• **FRAGMENTO DEL TEXTO**
__________________________________________________

Comienza a caer la noche sobre medio planeta. Es fin de semana, y la temperatura es propicia para hacer ejercicio. Manejo mi auto con un plan determinado sin que ningún desvío se interponga en mi camino. Luego llego hasta un enorme parque, con vista al agua, donde cientos de personas practican diferentes actividades deportivas. 

Camino con sigilo planeando en cuál de ellas me aventuraré, pero mientras voy decidiéndolo, topo con una banca que está justo debajo de un frondoso árbol que aromatiza el lugar.

Poso mi mermado trasero sobre aquella madera pintada de blanco, y analizo mi próximo movimiento. Algunos juegan fútbol a escasos metros, otros voleibol; más allá, un grupo arroja un disco que vuela por el aire en forma de platillo volador, pasando sobre las cabezas de quienes circundan en sus bicicletas.

__________________________________________________

• **INFORMACIÓN REGISTRADA**
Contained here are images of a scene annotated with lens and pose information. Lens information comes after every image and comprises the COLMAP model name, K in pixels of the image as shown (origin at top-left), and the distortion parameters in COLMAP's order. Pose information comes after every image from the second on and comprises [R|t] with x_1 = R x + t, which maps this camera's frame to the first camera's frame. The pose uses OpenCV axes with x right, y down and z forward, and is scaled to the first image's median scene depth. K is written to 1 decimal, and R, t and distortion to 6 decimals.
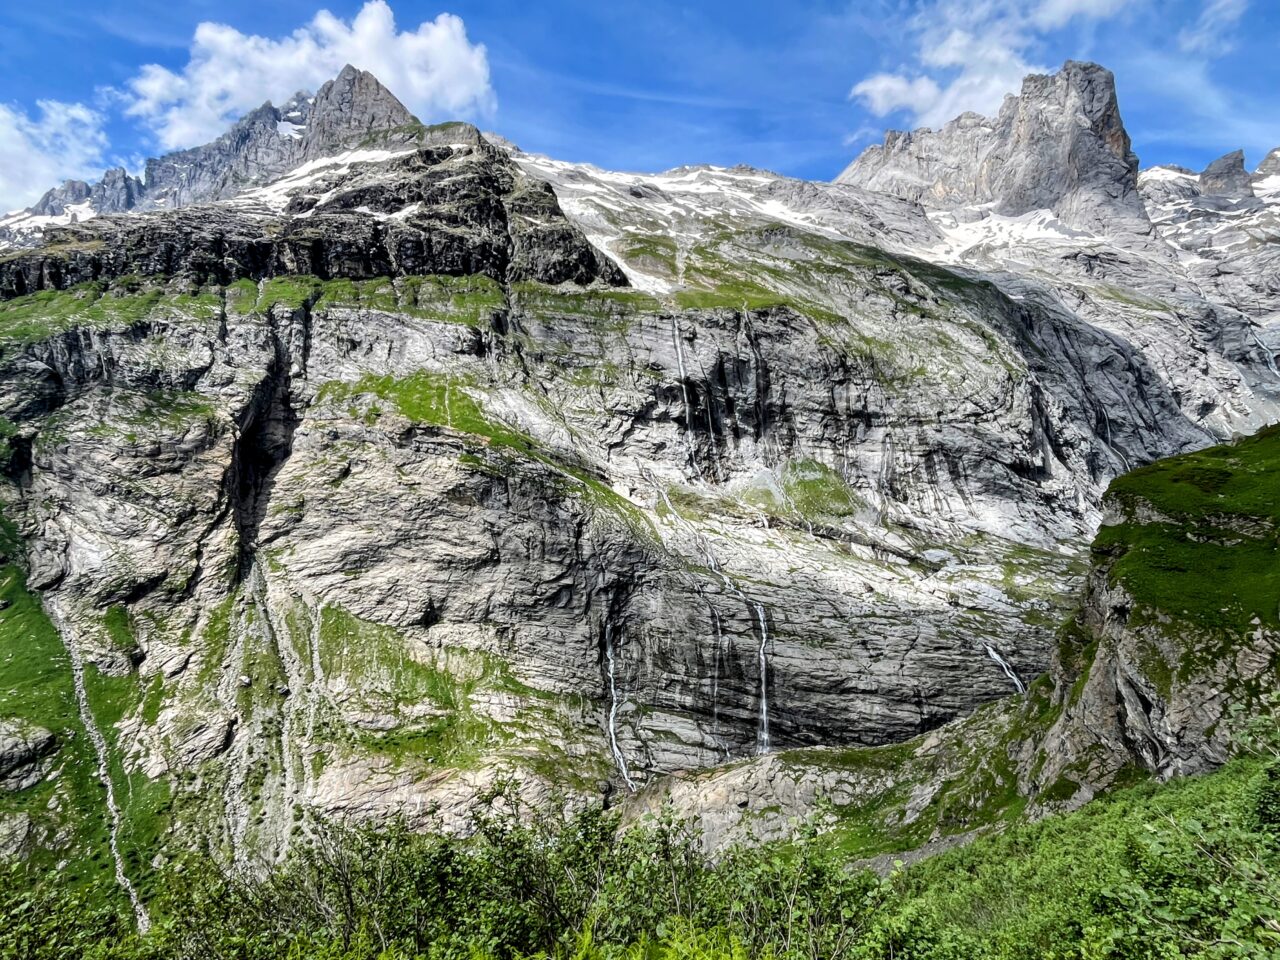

__________________________________________________

• **POR HACER**
a – Di si cada afirmación concuerda con el texto sobre el parque y cita las palabras que lo deciden: (i) Quien narra llega al parque a pie. (ii) La banca es de madera pintada de blanco. (iii) Hay quienes juegan fútbol a poca distancia de la banca.
b – Prosigue, por favor, el texto sobre el parque a partir de donde se detiene.
Las líneas no guardan relación con el texto sobre el parque.

• **RESPUESTAS EN ORDEN**
a –
(i) No: "Manejo mi auto con un plan determinado sin que ningún desvío se interponga en mi camino."
(ii) Sí: "Poso mi mermado trasero sobre aquella madera pintada de blanco".
(iii) Sí: "Algunos juegan fútbol a escasos metros".

b –
No soy un gran deportista (nunca lo he sido), y consciente de mi realidad, sacó de mi bolsillo un cigarrillo mentolado y le doy vida a las páginas del libro que traigo en mi mochila.

El bullicio de los deportistas me apacigua la mente, y la hermosa vista del agua que suena a lo lejos, se funde con la grata sensación del humo saliendo de mi boca, ya que no aprendí jamás a expirarlo por mis torcidas fosas nasales.

Paso casi dos horas carcomiendo la magnífica historia que tengo en mis piernas, e intentando de vez en cuando hacer una bocanada con forma de anillo, pero fracaso en el intento y lo único que sale de mi boca es un fantasma sin forma que se difumina en la noche.

No soy un tipo de muchos amigos, tampoco alguien que disfrute de la compañía de grupos, pues sin saber el por qué, pierdo fácilmente el enfoque de las palabras escuchadas, y termino divagando entre notas musicales y curvas de damiselas. Pero me gusta estar rodeado de otros que no estén conmigo, sentir el mundo a mi alcance, saber que depende de mí asociarme o desasociarme con la realidad en la que no habito completamente.

No se trata de timidez, pues no sufro de este contratiempo; es solo que en el silencio de mi boca hallo la tranquilidad que pierdo en el bullicio de las sílabas.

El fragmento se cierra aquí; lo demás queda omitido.